First of all thank you all for trying out indilinq and giving your feedback! It means a lot to everyone working on this little project!
First of all to answer some questions about the company, forum account and so on as by all means everything is in the open and nothing is secret and there is no need for anyone to be suspicious.
My name is Kostas and I have been an indigo domotics user for many years now (my user account is KostasV) after migrating from a horrible Fibaro experience. Over a year ago I founded Pegnio Ltd as a limited company based in the UK in order to create and publish some of the projects we have been working with friends under that company name. The reasons are mainly legal around potential liability, tax, accounting among others and also because we are developing a number of other initiatives including mobile games.

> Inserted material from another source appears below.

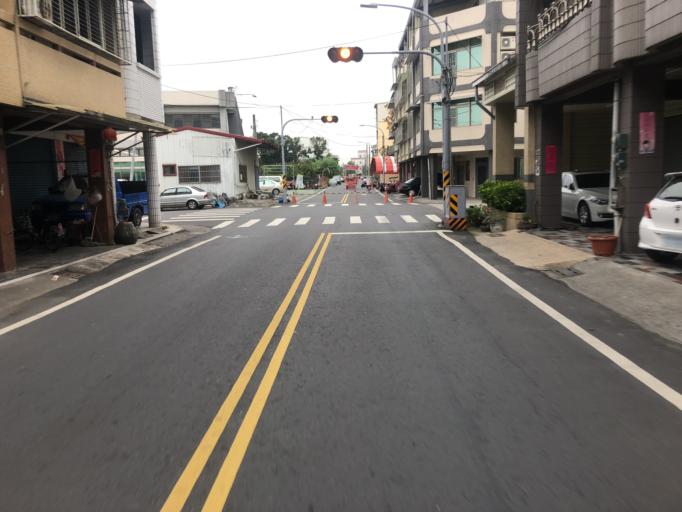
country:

We are a team of passionate developers who love getting things done!
Jay has been kind enough to share the low-level API and we will have a look and evaluate if it is maybe better to migrate to that instead of having a plugin, there are pros/cons but it looks like a fun project anyway! Also here I need to say a big thanks to everyone supporting indigo domotics for all the helpful answers they have given, it is vary rare these days this level of friendliness and support!
I have been taking note on some of the features that have been requested and we will discuss with the team as well to see what we can include in the next release. A bit thanks to all those taking the plunge and giving us their honest opinion.
On the questions of Terry around the security, we have taken every possible measure, maybe overdone it a bit as we have SSL certificates created on the first time the plugin is activated (so they are unique per installation) and also encrypt the messages using AES that are transmitted back and forth between the plugin and the mobile app. The password you enter into the plugin config screen is also stored encrypted (we opted not to use the key chain for now for other reasons). Also the app when switching from Cell plan to WiFI will check via Bonjour if the indilinq is there locally and will connect there again for both security and to avoid using external connections where possible. Keys are combination of static and dynamic, will not go into more detail, it was part of the fun of creating it!
As for Cython, we opted to use it for both speed, integrity of data (so users can't alter things and then comms get all messy) but it has many many limitations. We ideally wanted to compile the entire 'package' as a library but Cython doesn't work this way (yet) so we opted to include all the Open Source dependencies inside the plugin. Not the best way to distribute an application but the guys at indigo made it so easy as the 'package' can have directories and they run in an isolated python shell not affecting the user's experience in any way.
Once more a big thanks and please keep the feedback coming - good or bad - it is useful for us!